In the U.S. Fordism is the economic philosophy that prosperity and high corporate profits can be achieved by high wages that allow the workers to purchase the output they produce, such as automobiles.

"Fordism" was coined about 1910 to describe Henry Ford's successes in the automobile industry. Ford improved mass production methods and developed the assembly line by 1910. He sold very large numbers of inexpensive automobiles, and made a vast fortune, while his employees became the highest paid factory workers in the world. As promoted internationally by the proponents of Fordism, Detroit served as a model of urbanism placed in the service of optimized industrial production.

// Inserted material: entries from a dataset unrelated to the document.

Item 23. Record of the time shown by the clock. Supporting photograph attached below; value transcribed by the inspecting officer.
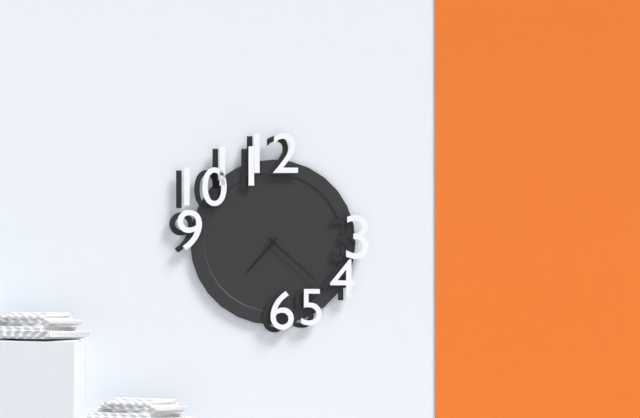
7:22
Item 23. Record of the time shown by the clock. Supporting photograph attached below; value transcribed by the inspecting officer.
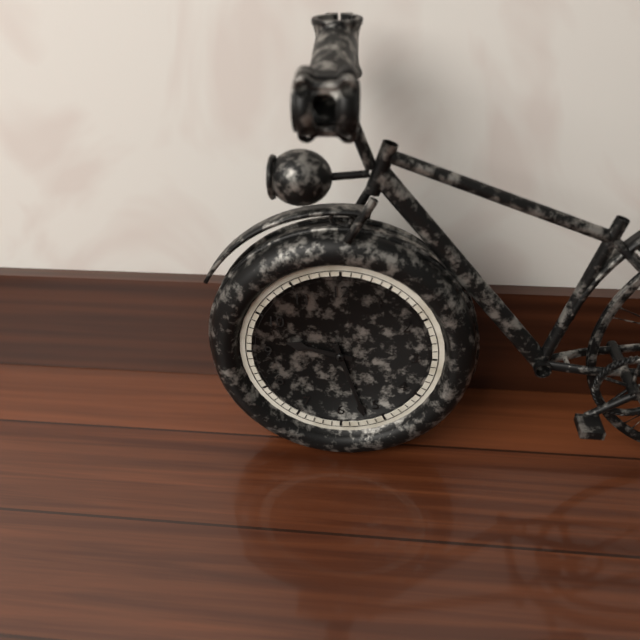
9:27
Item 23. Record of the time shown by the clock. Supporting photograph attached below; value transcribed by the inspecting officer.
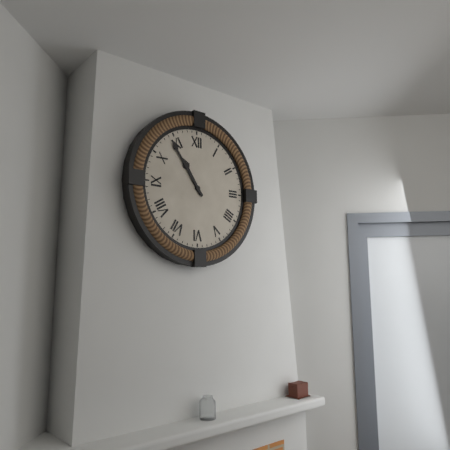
10:54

As a technological fix, Fordism was part of the Efficiency Movement which characterized the American Progressive Era. After the Great Depression began, American policy was to keep wages high in hopes that Fordism would reverse the downturn. (It did not do so.)

[edit] History of Fordism Idea in Europe

Maier shows that "Taylorism, that is the process of labour discipline and workshop organization based upon supposedly scientific studies of human efficiency and incentive systems, attracted European intellectuals after 1900. Taylor's social engineering served as model and spur for both German and Italian fin de siècle and World War I industry. After 1918, however, the goal of Taylorist labor efficiency thought in Europe moved to "Fordism", that is, reorganization of the entire productive process by means of the moving assembly line, standardization, and the mass market. The Great Depression blurred the utopian vision of American technocracy, but World War II and its aftermath have revived the ideal.

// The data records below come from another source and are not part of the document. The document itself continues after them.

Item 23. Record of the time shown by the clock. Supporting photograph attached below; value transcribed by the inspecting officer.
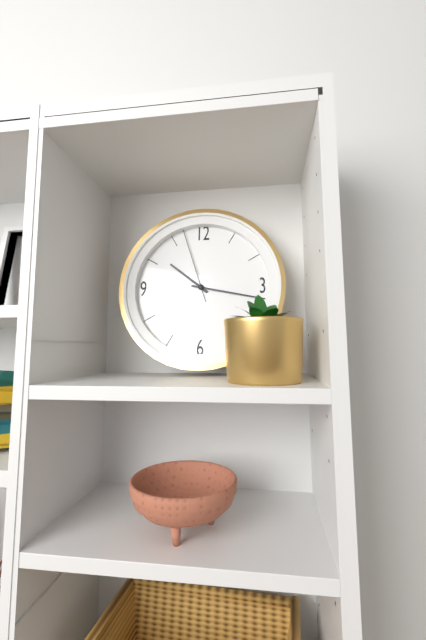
10:17:57
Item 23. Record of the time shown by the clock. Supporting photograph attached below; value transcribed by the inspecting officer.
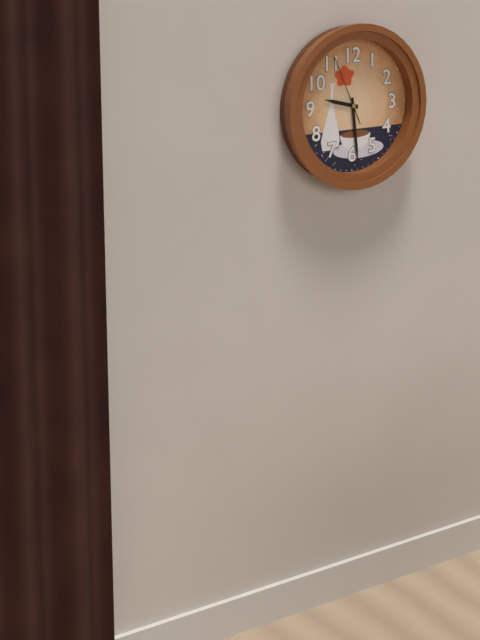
9:29:56
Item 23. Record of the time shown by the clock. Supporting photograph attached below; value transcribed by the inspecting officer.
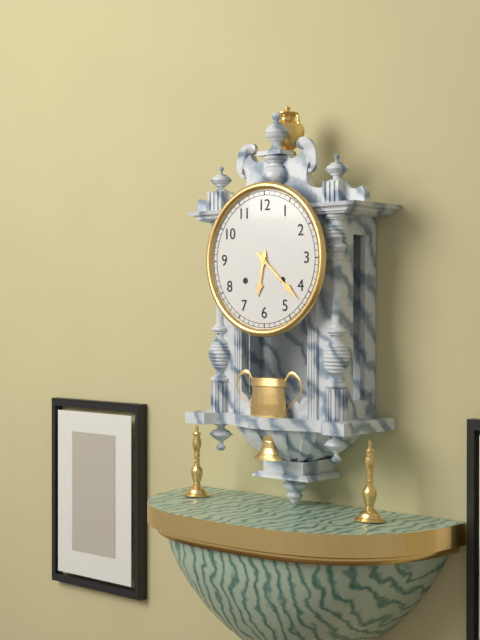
6:22
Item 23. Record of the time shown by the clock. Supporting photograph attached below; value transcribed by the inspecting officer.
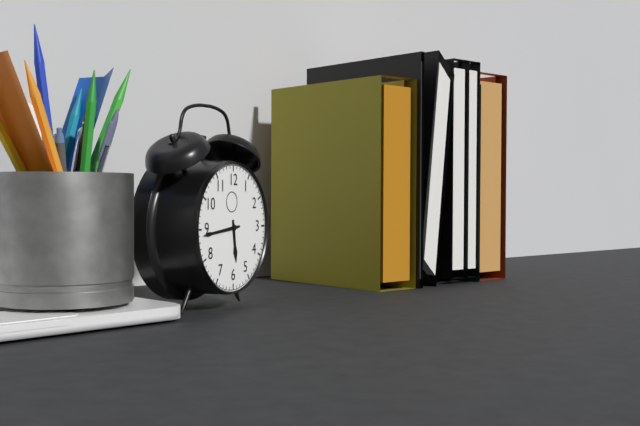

Under the inspiration of Antonio Gramsci, Marxists picked up the Fordism concept in the 1930s and in the 1970s developed "Post-Fordism." Antonio and Bonanno (2000) trace the development of Fordism and subsequent economic stages, from globalization through neoliberal globalization, during the 20th century, emphasizing America's role in globalization. "Fordism" for Italian Marxist Antonio Gramsci meant routinized and intensified labor to promote production. They argue that Fordism peaked in the post-World War II decades of American dominance and mass consumerism but collapsed due to political and cultural crises in the 1970s. Advances in technology and the end of the Cold War ushered in a new "neoliberal" phase of globalization in the 1990's. They argue that negative elements of Fordism, such as economic inequality, remained, however, and related cultural and environmental troubles surfaced that inhibited America's pursuit of democracy.


[edit] Marxist variations

Fordism is also a Marxist term for a "form of production" or "production paradigm" that spread from the US to Western Europe after 1945. It consisted of domestic mass production and stabilizing economic policies that provided national demand and social stability by paying relatively high wages, and it also included various other economic policies. Fordism is related to Keynesianism and also Taylorism. The social-scientific concept of "Fordism" was introduced by the French regulation school, sometimes known as regulation theory, which is a Marxist-influenced strand of political economy. According to the regulation school, capitalist production paradigms are born from the crisis of the previous paradigm; a newborn paradigm is also bound to fall into crisis sooner or later. The crisis of Fordism became apparent to Marxists in late 1960s.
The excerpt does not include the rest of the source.